Extrait de page =>
----

En quatre ans, Dominique P. s’est vu prescrire 20 ordonnances de Lorazepam, un autre anxiolytique, soit 780 comprimés. De quoi en administrer un tous les deux jours à cette femme réduite au statut d’objet, et qui va s’exposer à tous les risques. A forte dose, l’ingestion de ces médicaments peut être mortelle. Depuis plusieurs années, Gisèle souffre d’absences, de trous de mémoire. Ses proches craignent un début d’Alzheimer. Elle monte dans la voiture en transe. Lorsqu’elle est examinée par un expert dans le cadre de la procédure, elle est porteuse de quatre maladies sexuellement transmissibles.

50 suspects identifiés

Durant ces années, Gisèle ne se doute de rien. En 2011, Dominique P. est déjà condamné pour avoir filmé des jupes de femmes dans un supermarché de la région parisienne. Il est verbalisé, et n’en parle à personne. C’est cette même année que les premiers abus ont lieu à Villiers-sur-Marne, en région parisienne, avant que le couple ne s’installe dans le Vaucluse. Mais aussi sur l’île de Ré dans une maison familiale ou à Saint-Rémy-lès-Chevreuse chez leur fille. Les milliers d’échanges sur le site Coco découvertes lèvent le voile sur une vérité sordide. « Tu es comme moi, tu aimes le mode viol », lance l’un de ces hommes à Dominique P. sur le forum « A son insu ».

----

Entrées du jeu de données

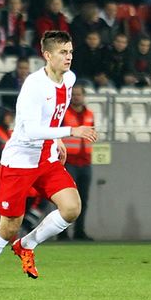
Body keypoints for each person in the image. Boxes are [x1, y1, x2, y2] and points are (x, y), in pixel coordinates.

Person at [0, 31, 98, 294]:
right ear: (47, 55)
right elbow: (28, 130)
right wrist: (69, 133)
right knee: (8, 227)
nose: (69, 57)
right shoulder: (33, 85)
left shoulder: (69, 79)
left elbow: (54, 117)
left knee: (71, 208)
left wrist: (57, 139)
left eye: (71, 51)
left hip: (47, 159)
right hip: (20, 162)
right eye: (63, 52)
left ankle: (26, 245)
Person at [60, 86, 94, 241]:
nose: (76, 97)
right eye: (73, 95)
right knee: (66, 199)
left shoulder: (90, 114)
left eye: (78, 94)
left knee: (83, 199)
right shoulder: (64, 114)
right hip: (70, 162)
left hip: (85, 162)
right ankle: (63, 232)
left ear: (84, 96)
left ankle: (79, 231)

----

Consignes =>
• 1. Répondez aux questions suivantes d'après l'extrait de page sur les abus subis par Gisèle :
(a) Combien de comprimés de Lorazepam Dominique P. s'est-il vu prescrire en quatre ans ?
(b) De combien de maladies sexuellement transmissibles Gisèle est-elle porteuse lors de son examen par un expert ?
(c) En quelle année Dominique P. est-il condamné pour avoir filmé des jupes de femmes dans un supermarché ?
• 2. Traduisez en anglais la phrase suivante de l'extrait de page sur les abus subis par Gisèle : « A forte dose, l'ingestion de ces médicaments peut être mortelle. »
• 3. Reprenez l'extrait de page sur les abus subis par Gisèle après sa dernière phrase et poursuivez-le.

Corrigé =>
• 1.
(a) 780 comprimés, répartis sur 20 ordonnances.
(b) Quatre.
(c) En 2011.

• 2. In high doses, taking these medications can be fatal.

• 3.
Des rendez-vous sont fixés sur ce même forum. Les hommes sont invités à venir faire l’amour avec Gisèle et reçoivent des consignes : ne pas se garer devant la maison, pas de parfum, pas de tabac. Ils doivent se déshabiller avant d’entrer dans la pièce, se réchauffer les mains pour ne pas risquer de réveiller Gisèle. Sur l’une des vidéos, on l’entend dire à l’homme présent : « Si jamais elle bouge, tu pars, tu attends derrière la porte ! »

Toutes ces précautions mettent à mal la défense de certains des 50 hommes qui seront jugés, affirmant ne pas avoir su que la femme avec laquelle ils entretenaient des relations était droguée. Certains parlent de « délire de couple ». Dominique P., présent dans la salle, nu, filme les viols subis par sa femme, des viols qu’ils orchestrent lui-même. Sur les vidéos, on l’entend, directif, donner des instructions. On le voit imposer des pénétrations ou des fellations à sa femme. Certains participeront à plusieurs réunions, le rythme des rencontres s’accélérant avec la crise du Covid.

“Conducteur”

Le fichier « ABUSE » découvert sur son ordinateur contient 128 sous-dossiers. Les noms de ces fichiers sont explicites : « ABUSE/ charly après-midi du 130520 4e fois », « nuit du 14 janvier 2018 avec Nicolas », « marc sodo 5e fois », « nuit du 03102020 avec Gaston ». A cette dernière date, Dominique P. avait déjà été interpellé pour l’affaire du centre commercial de Carpentras. Au total, sur une période de dix ans, 92 viols ont été recensés par les enquêteurs qui recherchaient 72 agresseurs. 50 ont été identifiés. Ils avaient entre 20 et 68 ans au moment des faits, certains avaient le même âge que les enfants de la victime.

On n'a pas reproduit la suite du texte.